February 13, 2015
Gov. Scott Walker
On Tuesday February 3 Governor Scott Walker released his budget proposal, a plan that includes a proposed $300 million cut in funding to the UW-System and the installation of a public authority in the place of the UW’s existing governance structure.
Chancellor Rebecca Blank of UW-Madison wrote a blog post on January 27 detailing her appreciation of the state’s proposal to give the UW-System and its universities more autonomy. However, she also expressed concerns with the system’s ability to undergo a major restructuring while simultaneously experiencing a cut of this “magnitude”.
“I appreciate the opportunity for additional flexibility and management efficiencies that a public authority might bring, and would work hard to implement these effectively on our campus.” wrote Blank, “It would be challenging, however, to engage in a major re-organization while also coping with a large budget cut.”
“I believe the proposed cut is too big for UW-Madison and too big for the state of Wisconsin.” wrote Blank in a February 5 blog post. According to Blank the expected total annual cut for UW-Madison would be $86 million.
“Never in its 160-year history has the university faced cuts of this magnitude.” wrote Blank, “If these reductions take effect as proposed, they will trigger employee layoffs and cuts to programs around the campus.”
Senator Sheila Harsdorf, the Majority Caucus Chair, said in a statement on her website, “As a longtime advocate for flexibility and accountability measures for the UW-System, I believe these reforms may be an opportunity to provide campuses and the system with the tools needed to ensure student opportunities and success as we focus on meeting our states workforce needs.”
The reforms Harsdorf spoke of would include a $300 million dollar cut to the UW-System over the next two years, as well as turning the UW into a public authority, which would entail a transfer of powers and laws from the state government to a Board of Regents.

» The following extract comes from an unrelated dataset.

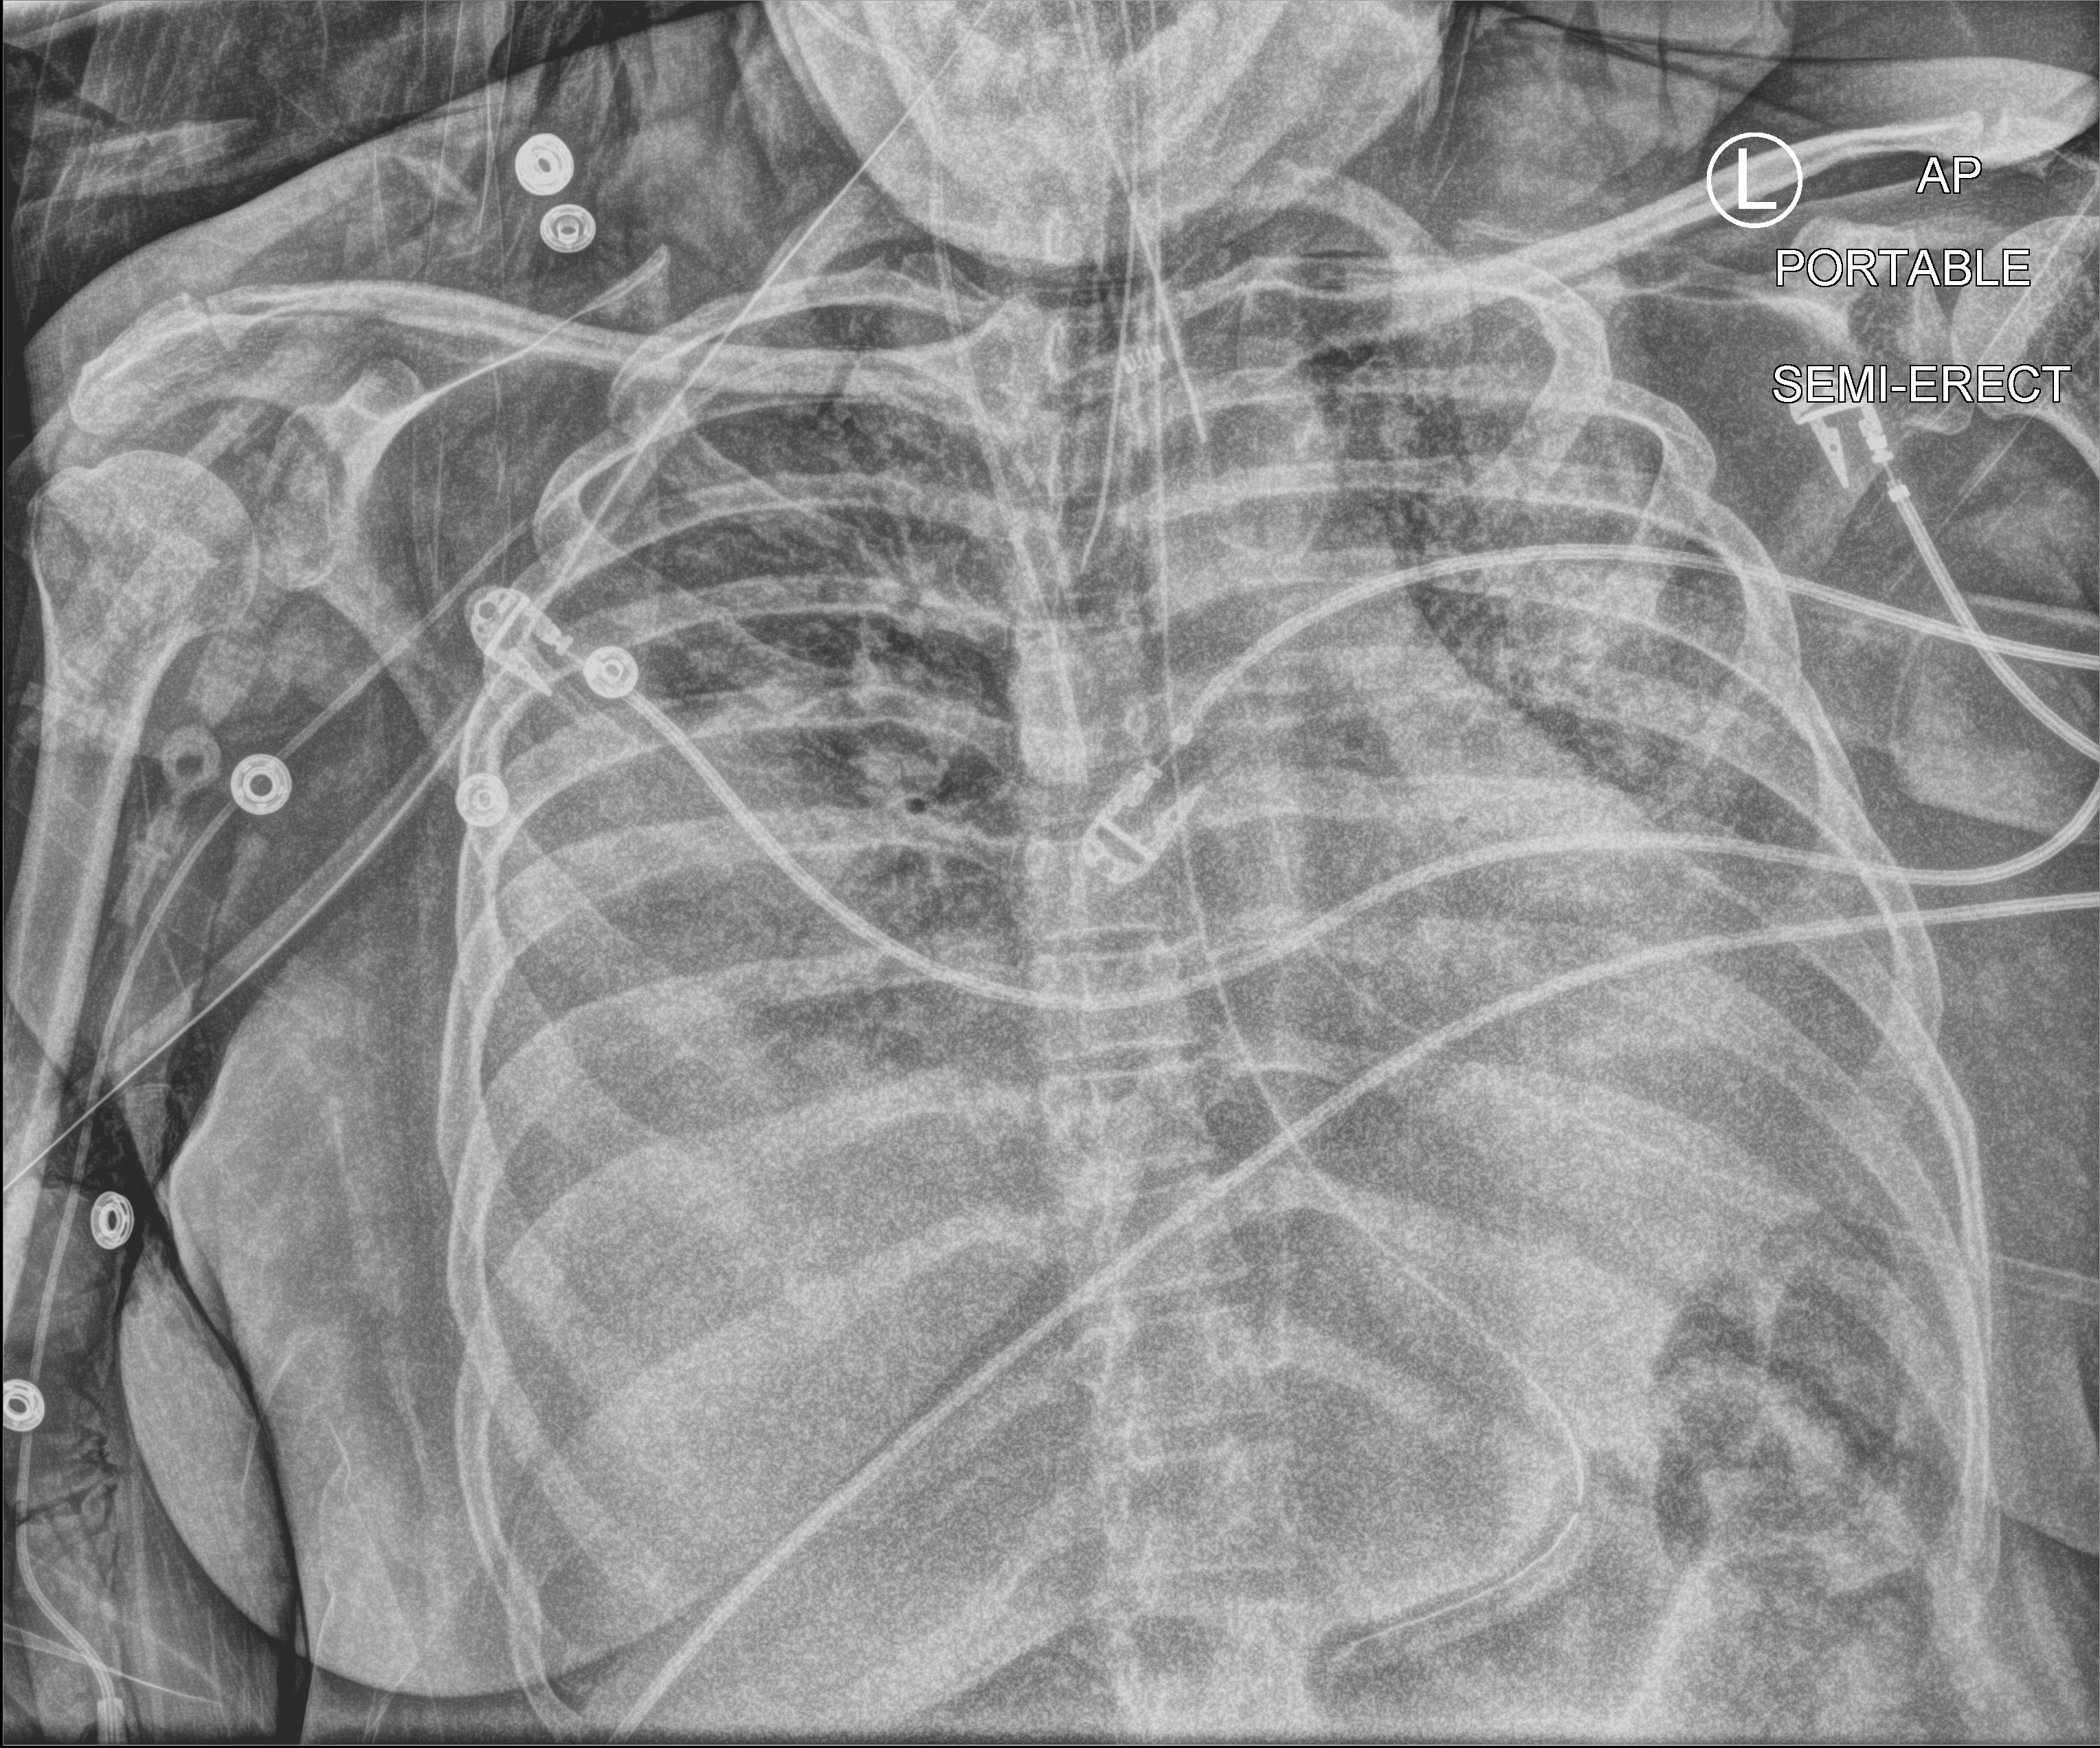
Chest X-ray (portable). Patient hospitalised with COVID-19, aged 18–59 years.
From the hospital-stay record, not from the radiograph (when in the stay this image was taken is not recorded):
- mechanically ventilated during this hospital stay: yes
- smoking status (admission record): never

Examples of current state statutes that would become board of regent’s policy include the UW-Systems tradition of shared governance and tenure. 16 of the 18 members of the Board of Regents have been appointed by Scott Walker.
“The time-tested values of shared governance and tenure have made us strong and competitive. President Cross and Regent leadership have indicated that these values will continue to be honored through board policy,” wrote Chancellor Blank on January 27.

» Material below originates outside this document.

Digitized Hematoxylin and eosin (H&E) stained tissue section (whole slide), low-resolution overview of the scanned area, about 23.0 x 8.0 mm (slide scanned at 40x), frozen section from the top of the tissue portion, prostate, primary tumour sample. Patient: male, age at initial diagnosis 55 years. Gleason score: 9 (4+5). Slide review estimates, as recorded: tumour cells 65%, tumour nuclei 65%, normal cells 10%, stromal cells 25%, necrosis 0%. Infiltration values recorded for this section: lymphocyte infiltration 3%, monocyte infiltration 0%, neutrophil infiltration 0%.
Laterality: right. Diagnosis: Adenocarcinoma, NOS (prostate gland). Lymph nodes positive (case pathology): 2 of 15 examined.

In a budget update email sent by UW-Milwaukee Chancellor Mark Mone, the chancellor expressed clear reservations about the changes to the UW-System within Gov. Walker’s budget proposal.
“If the budget reductions are approved, it will impact our ability to serve students and support the important research that benefits communities and businesses throughout the region,” said Mone.
Over 80 percent of UWM alumni work and live within the state, and the total annual economic impact of UW-Milwaukee is $1.5 billion dollars regionally which results in almost 15,000 jobs, according to Mone.
Mone said, “While the proposed budget cuts will be felt immediately the proposed benefits of flexibility and autonomy will likely take years to realize.”
Mone said that UWM’s share of the cuts is expected to be $40 million dollars over the next two years. He referred to it as, “The biggest budget cut in our history.”
Chancellor Mone began an advocacy campaign February 4, aimed at engaging lawmakers in a discussion about the budget cuts and proposed changes to the UW-System. According to UW-Milwaukee vice chancellor of University Relations and Communications Tom Luljak, Mone has already met with six Wisconsin legislators.
In a press release from Republican Speaker of the State Assembly Robin Vos, he echoed calls from other Republican lawmakers to grant flexibility to the UW-system, while also displaying concerns about the size of the cut they currently face.
“I am still reviewing the governor’s budget proposal. As a former regent, I have concerns about a cut of this magnitude without granting flexibilities to the UW-System.” said Vos.
“This is a decision not to be taken lightly.” said Vos, “ Legislators need to determine the best way to give greater freedom to the UW-System knowing the state will continue to give the system hundreds of millions of dollars in taxpayer support.”
Representative Leon Young of Milwaukee said he was “Totally surprised and shocked” regarding his initial reaction to Governor Walker’s budget proposal.
Young expressed deep concerns about the impact a budget cut of this proportion may have on UW students and faculty. Specifically he cited concern over faculty layoffs and increased class sizes that may accompany a budget cut such as this. Young believes that limitations on university programs and the availability of positions within those programs may extend the amount of time it takes Wisconsin students to graduate.
Gov. Walker said in a press release, ““We encourage a vigorous debate over the idea of an authority to govern the University of Wisconsin system or the status quo, as well as a debate about what is the real amount of savings that can be generated by an authority, which we believe is worth $150 million a year.”
Rep. Young said, the governor’s office often makes statements encouraging discussion. However, proposals from Democratic lawmakers are rarely heeded in a final bill.